# Baptismal Certificate Questions



## Christusregnat (Jun 16, 2010)

Howdy y'all,

I have a few questions for those knowledgeable concerning the use of baptismal certificates; specifically, the historic practice and legal usage in Christendom:

1. If a baptism is performed at a church plant, is the overseeing session the mother church? In other words, does the baptism get recorded in the minutes of the mother church rather than the church plant?

2. Is it a universal custom for the church overseeing the baptism to retain an original copy of the baptismal certificate, and issue a copy to the parents?

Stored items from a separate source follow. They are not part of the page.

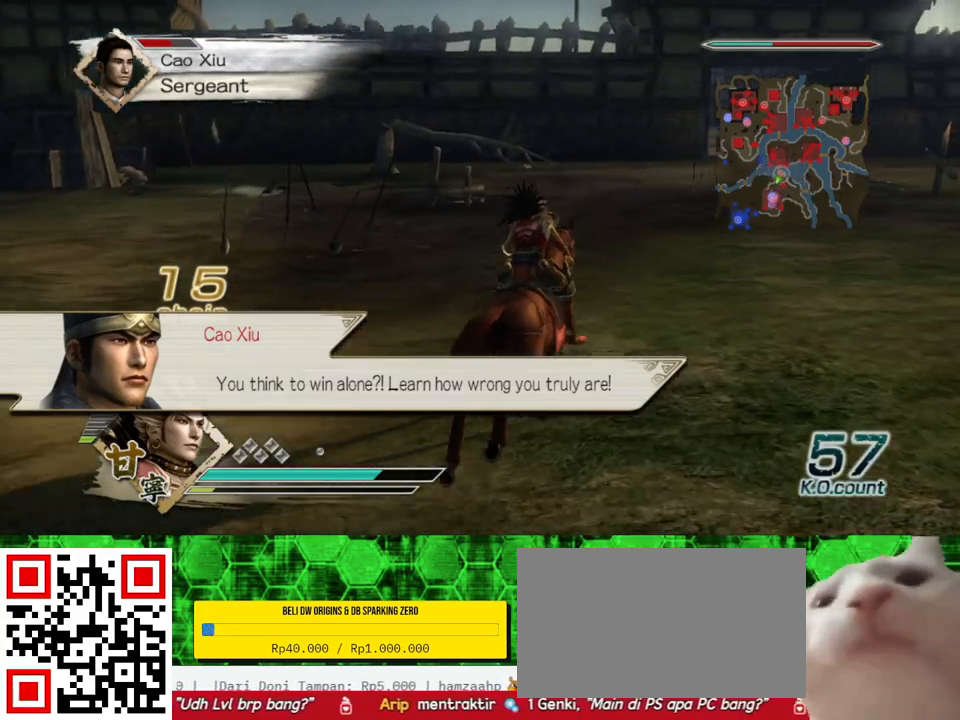
{"buttons": [], "left_stick": "up", "right_stick": "center", "events": []}
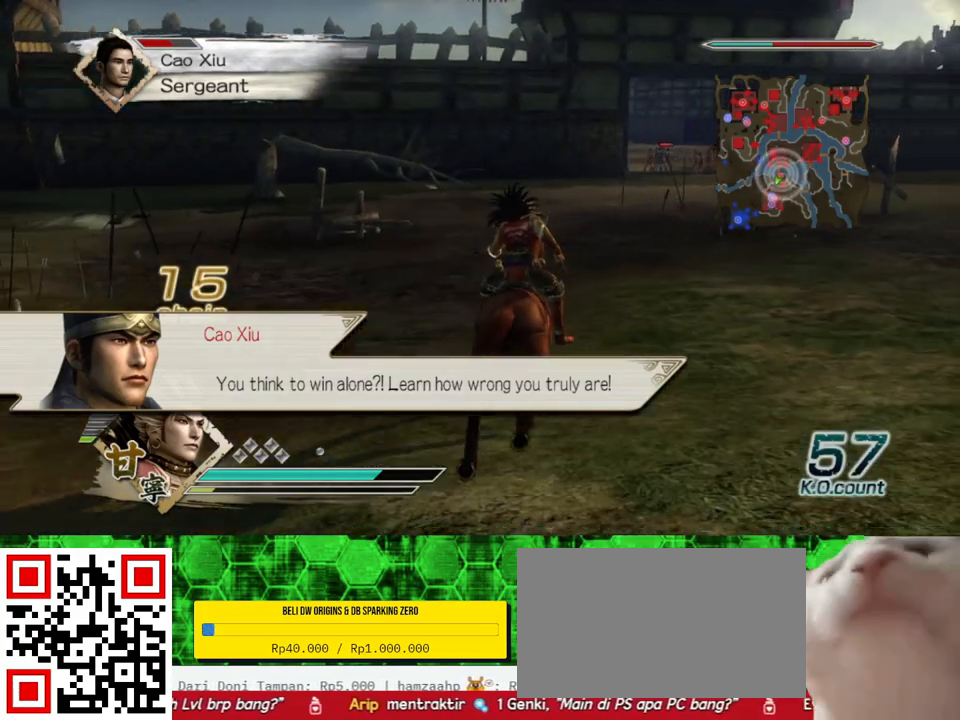
{"buttons": [], "left_stick": "up", "right_stick": "center", "events": []}
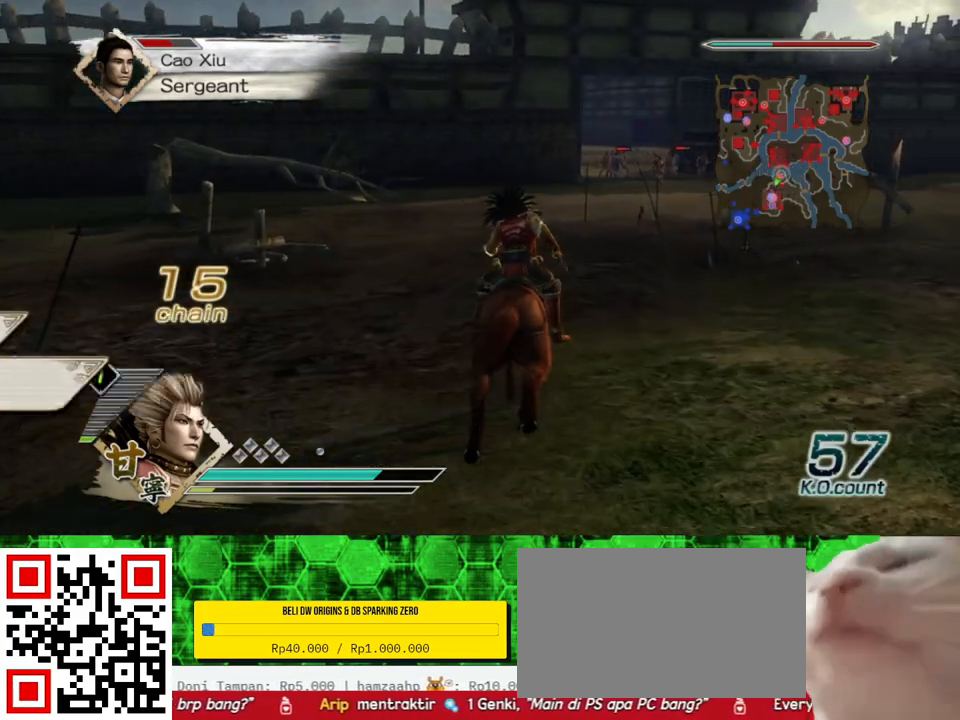
{"buttons": [], "left_stick": "up", "right_stick": "center", "events": []}
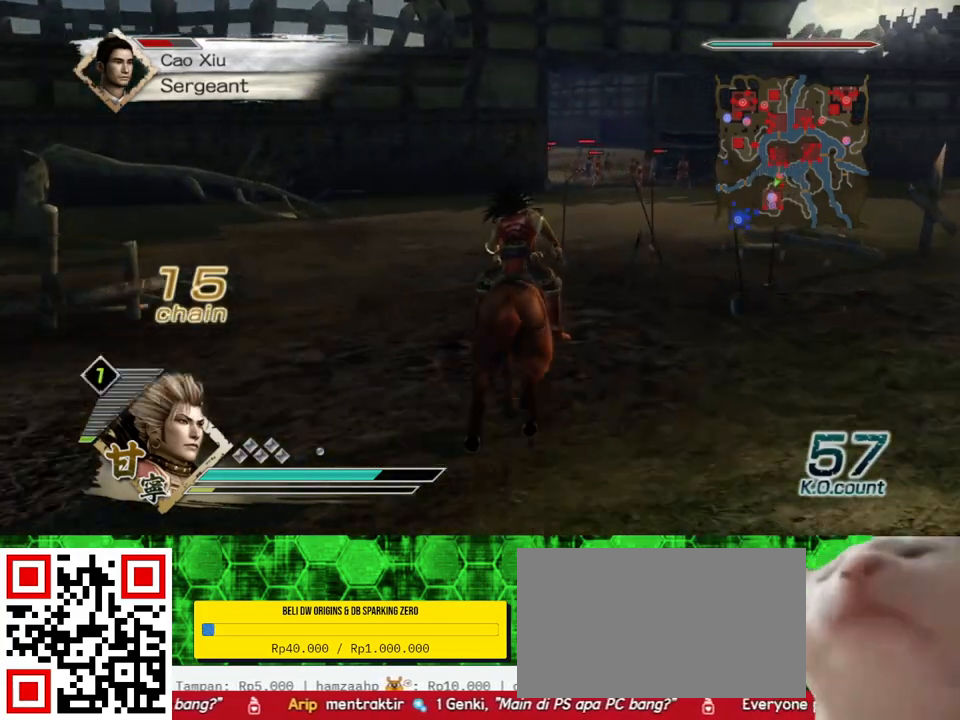
{"buttons": [], "left_stick": "up", "right_stick": "center", "events": []}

3. What is the relationship between a baptismal record (or a ledger of baptisms performed) and the original baptismal certificate? For example, if the church keeps a ledger of baptisms performed, is it necessary for it to retain an original certificate?

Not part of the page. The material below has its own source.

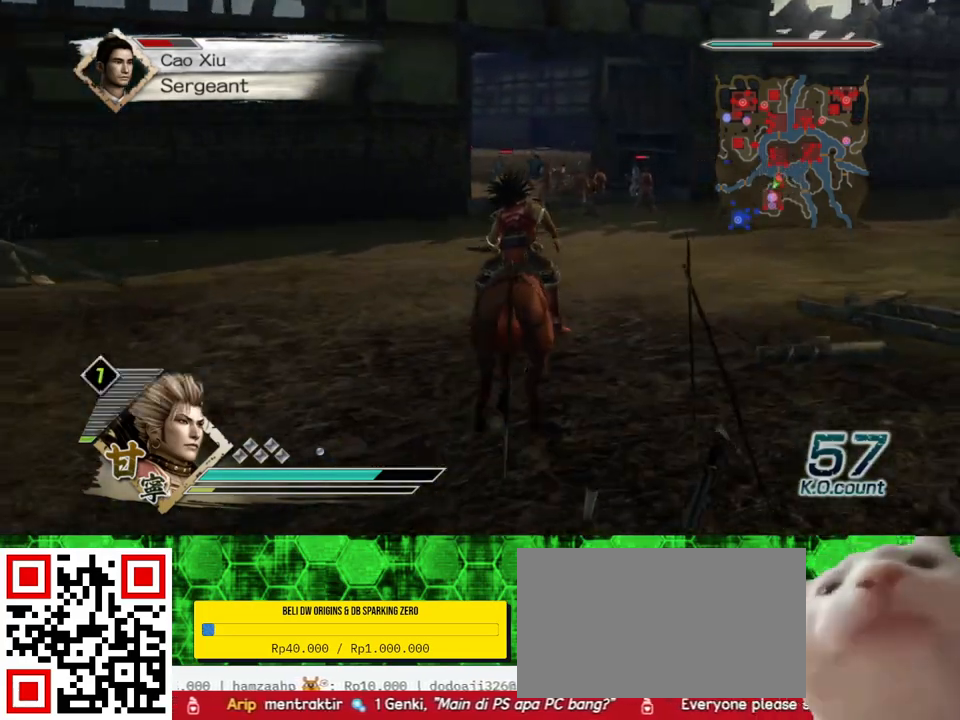
{"buttons": [], "left_stick": "up", "right_stick": "center", "events": []}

4. What information is required to be on the baptismal certificate for it to be a valid form of identifying a particular person?

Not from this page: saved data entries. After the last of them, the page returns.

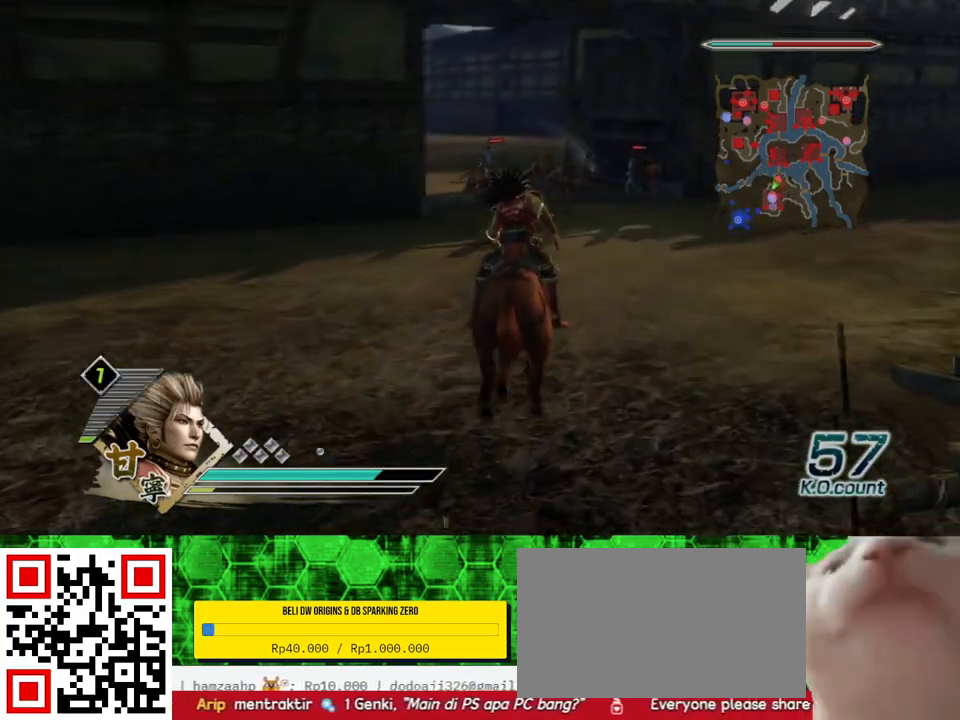
{"buttons": [], "left_stick": "up", "right_stick": "center", "events": []}
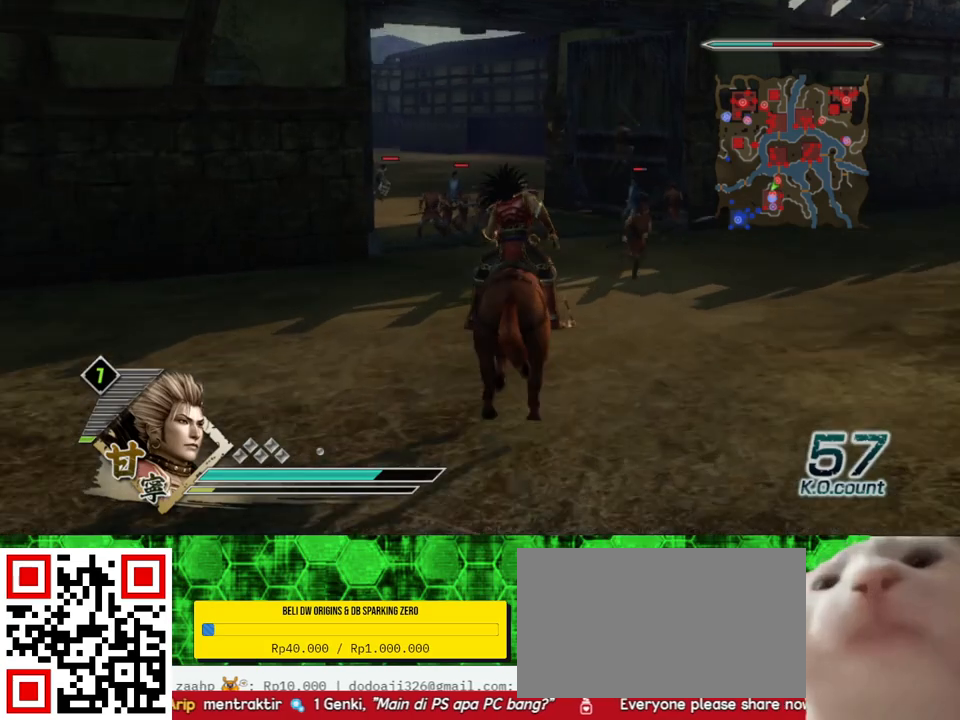
{"buttons": [], "left_stick": "up", "right_stick": "center", "events": []}
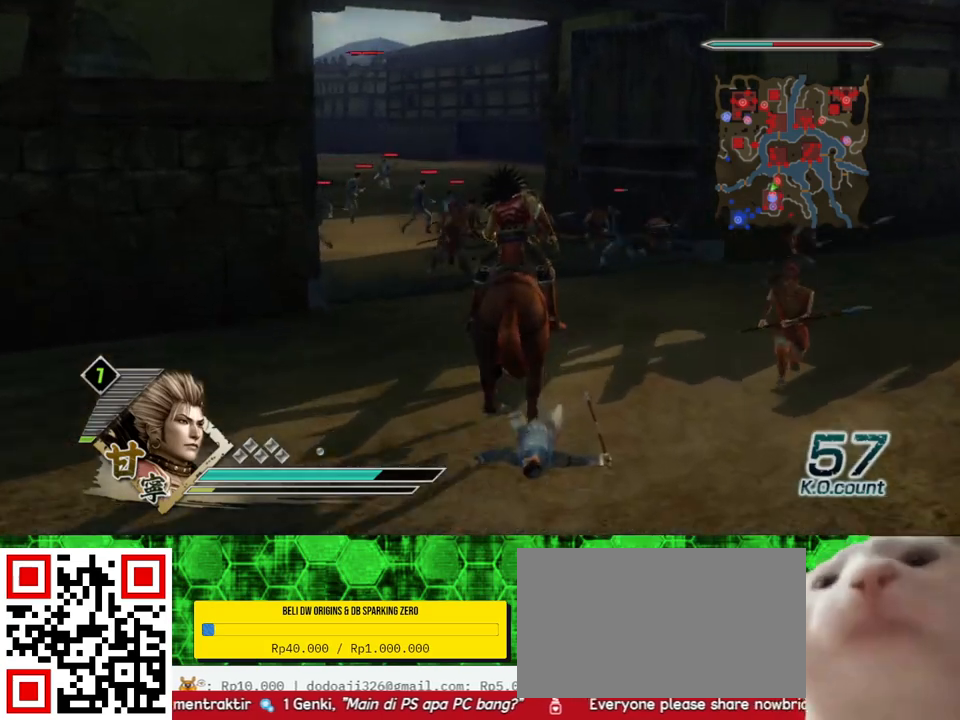
{"buttons": [], "left_stick": "up", "right_stick": "center", "events": [[233, "right_stick", "right"], [433, "right_stick", "center"]]}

P.S. This is not intended for debate, but merely a request for information from parties that may know about this.

Cheers,


----------



## Christusregnat (Jun 16, 2010)

Anyone? Class? Beuler?


----------



## Christusregnat (Jun 17, 2010)

bump (cricket chirping sound)


----------



## JOwen (Jun 17, 2010)

1. In the FRCNA the answer to this question is yes, the mother church handles all records kept until such a time as the plant becomes an established congregation with a functioning consistory. Then the records are transfered to the new church where the membership resides.
2. In our church the sheet that the baptismal certificate is printed on has a perforated bottom with all the pertinent information plus the signature of the minister and clerk. 
3. They both have the same power and function as an official record.
4. Legal birth name(s), first and last, date, place of baptism, and the signature of the minister who preformed the baptism.


----------